Hartford High School was a comprehensive public high school located in the rural community of Hartford, Arkansas, United States. The school provided secondary education for students in grades 7 through 12. It was one of six public high schools in Sebastian County, Arkansas. It was at first in Hartford School District until 2015, then in the Hackett School District from 2015 until its 2018 closure.

Its boundary included Hartford and Midland.

==History==
It became a part of the Hackett School District in 2015. Due to financial issues, the school closed in 2018. It closed at the same time as the Hartford elementary school; the two schools combined had 228 students at the time.

== Academics ==
Hartford High School was accredited by the Arkansas Department of Education (ADE). The assumed course of study followed the ADE Smart Core curriculum, which required students complete at least 22 units prior to graduation. Students completed regular coursework and exams and may take Advanced Placement (AP) courses and exam with the opportunity to receive college credit prior to high school graduation.

== Athletics ==
The Hartford High School mascot and athletic emblem was the Beaver with the name stylized as the "Hustlers" and maroon and gray as the school colors.

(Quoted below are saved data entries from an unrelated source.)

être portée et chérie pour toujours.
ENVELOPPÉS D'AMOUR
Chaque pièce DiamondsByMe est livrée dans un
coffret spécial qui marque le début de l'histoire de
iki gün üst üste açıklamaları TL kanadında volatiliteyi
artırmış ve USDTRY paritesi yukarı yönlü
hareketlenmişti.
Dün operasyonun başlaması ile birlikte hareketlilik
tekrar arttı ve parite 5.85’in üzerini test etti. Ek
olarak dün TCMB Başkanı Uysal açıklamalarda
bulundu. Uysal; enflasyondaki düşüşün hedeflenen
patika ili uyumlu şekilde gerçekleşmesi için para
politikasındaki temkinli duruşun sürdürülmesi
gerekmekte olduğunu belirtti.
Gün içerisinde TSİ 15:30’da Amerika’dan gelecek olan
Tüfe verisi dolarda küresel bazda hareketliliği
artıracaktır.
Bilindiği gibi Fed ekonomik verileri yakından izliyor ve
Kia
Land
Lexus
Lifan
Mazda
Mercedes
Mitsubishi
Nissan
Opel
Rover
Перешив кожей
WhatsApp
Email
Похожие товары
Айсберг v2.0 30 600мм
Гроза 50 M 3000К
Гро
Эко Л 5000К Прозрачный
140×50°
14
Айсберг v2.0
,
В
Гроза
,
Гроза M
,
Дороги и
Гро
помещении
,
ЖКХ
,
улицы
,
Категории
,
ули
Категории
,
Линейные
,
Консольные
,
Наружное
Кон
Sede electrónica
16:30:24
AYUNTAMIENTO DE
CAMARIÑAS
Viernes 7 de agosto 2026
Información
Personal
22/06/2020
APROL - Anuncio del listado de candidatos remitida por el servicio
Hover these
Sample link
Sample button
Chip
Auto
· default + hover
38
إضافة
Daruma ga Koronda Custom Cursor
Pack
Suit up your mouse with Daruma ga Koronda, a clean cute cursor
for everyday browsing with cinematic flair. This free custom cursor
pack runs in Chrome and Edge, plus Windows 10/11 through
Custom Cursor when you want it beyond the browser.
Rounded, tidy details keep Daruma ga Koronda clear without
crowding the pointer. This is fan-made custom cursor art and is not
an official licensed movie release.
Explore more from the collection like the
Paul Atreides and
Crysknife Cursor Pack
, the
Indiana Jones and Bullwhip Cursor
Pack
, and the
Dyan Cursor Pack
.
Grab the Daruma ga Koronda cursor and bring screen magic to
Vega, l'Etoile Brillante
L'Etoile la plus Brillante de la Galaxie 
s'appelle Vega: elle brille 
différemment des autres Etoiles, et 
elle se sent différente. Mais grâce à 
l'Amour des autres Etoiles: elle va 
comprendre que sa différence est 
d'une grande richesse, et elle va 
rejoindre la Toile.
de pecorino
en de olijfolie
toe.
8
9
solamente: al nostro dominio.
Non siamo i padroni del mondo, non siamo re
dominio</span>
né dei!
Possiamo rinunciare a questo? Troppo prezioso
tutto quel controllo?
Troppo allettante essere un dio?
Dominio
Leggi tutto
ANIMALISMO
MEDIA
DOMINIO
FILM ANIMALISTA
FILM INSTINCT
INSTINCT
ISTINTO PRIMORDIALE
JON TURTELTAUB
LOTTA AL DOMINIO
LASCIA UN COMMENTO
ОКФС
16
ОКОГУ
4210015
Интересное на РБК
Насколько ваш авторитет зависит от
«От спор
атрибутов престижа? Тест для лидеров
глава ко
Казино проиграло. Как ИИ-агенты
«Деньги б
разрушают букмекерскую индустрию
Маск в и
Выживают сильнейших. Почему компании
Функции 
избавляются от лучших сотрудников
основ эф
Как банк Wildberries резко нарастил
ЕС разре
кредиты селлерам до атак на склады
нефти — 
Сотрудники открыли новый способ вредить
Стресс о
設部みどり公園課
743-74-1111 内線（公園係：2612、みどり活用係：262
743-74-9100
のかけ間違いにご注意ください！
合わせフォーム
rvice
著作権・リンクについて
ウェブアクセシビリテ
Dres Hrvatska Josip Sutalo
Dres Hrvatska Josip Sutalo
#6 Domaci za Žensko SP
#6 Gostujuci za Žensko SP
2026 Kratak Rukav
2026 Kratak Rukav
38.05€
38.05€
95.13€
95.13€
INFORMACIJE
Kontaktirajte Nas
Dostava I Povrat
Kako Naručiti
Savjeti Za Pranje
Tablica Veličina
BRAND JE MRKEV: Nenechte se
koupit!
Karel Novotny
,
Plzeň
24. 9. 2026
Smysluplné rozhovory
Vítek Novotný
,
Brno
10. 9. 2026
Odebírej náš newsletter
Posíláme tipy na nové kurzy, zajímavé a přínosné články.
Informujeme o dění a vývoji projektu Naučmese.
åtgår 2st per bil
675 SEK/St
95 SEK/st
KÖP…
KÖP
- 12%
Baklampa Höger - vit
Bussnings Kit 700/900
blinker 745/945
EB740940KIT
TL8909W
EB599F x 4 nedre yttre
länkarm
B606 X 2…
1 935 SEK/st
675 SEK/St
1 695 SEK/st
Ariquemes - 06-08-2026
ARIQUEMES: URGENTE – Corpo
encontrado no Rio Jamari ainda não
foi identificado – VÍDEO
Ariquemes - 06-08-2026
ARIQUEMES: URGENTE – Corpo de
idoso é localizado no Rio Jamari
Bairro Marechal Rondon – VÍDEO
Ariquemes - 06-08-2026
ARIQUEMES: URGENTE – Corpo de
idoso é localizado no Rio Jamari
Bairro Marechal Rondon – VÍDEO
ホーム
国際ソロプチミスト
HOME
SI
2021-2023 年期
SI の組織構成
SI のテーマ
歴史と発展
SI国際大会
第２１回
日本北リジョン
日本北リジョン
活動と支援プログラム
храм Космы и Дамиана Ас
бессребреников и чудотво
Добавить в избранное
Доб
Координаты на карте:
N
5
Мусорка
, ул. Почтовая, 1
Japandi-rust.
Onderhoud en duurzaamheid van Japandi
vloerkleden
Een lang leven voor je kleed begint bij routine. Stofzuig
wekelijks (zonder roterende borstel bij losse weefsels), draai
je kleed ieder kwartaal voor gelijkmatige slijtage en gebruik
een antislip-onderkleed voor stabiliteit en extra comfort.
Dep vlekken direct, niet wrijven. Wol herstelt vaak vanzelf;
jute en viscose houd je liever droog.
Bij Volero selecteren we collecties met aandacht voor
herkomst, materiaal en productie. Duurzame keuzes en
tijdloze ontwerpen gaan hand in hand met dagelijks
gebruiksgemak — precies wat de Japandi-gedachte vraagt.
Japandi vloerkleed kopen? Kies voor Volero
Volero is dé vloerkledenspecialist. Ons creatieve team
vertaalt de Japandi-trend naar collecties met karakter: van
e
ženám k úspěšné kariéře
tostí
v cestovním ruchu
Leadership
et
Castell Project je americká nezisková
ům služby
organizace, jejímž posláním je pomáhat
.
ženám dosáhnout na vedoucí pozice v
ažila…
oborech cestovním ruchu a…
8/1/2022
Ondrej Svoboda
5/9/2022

The Hartford Hustlers competed in interscholastic activities within the 1A Classification—the state's smallest classification— 1A Region 4 West Conference (basketball), as administered by the Arkansas Activities Association. The Hustlers had teams in basketball (boys/girls), baseball, fastpitch softball, cheer, and track and field (boys/girls). A decision was made at the start of the 2014-15 school year to eliminate the football program due to financial concerns and lack of interest. Hartford students could still play football via their former football rival Hackett High School. In the new classification cycle Hartford fell into Class 1A for all sports.

Per the school's website, Hartford was the first high school in Arkansas with a lighted football field.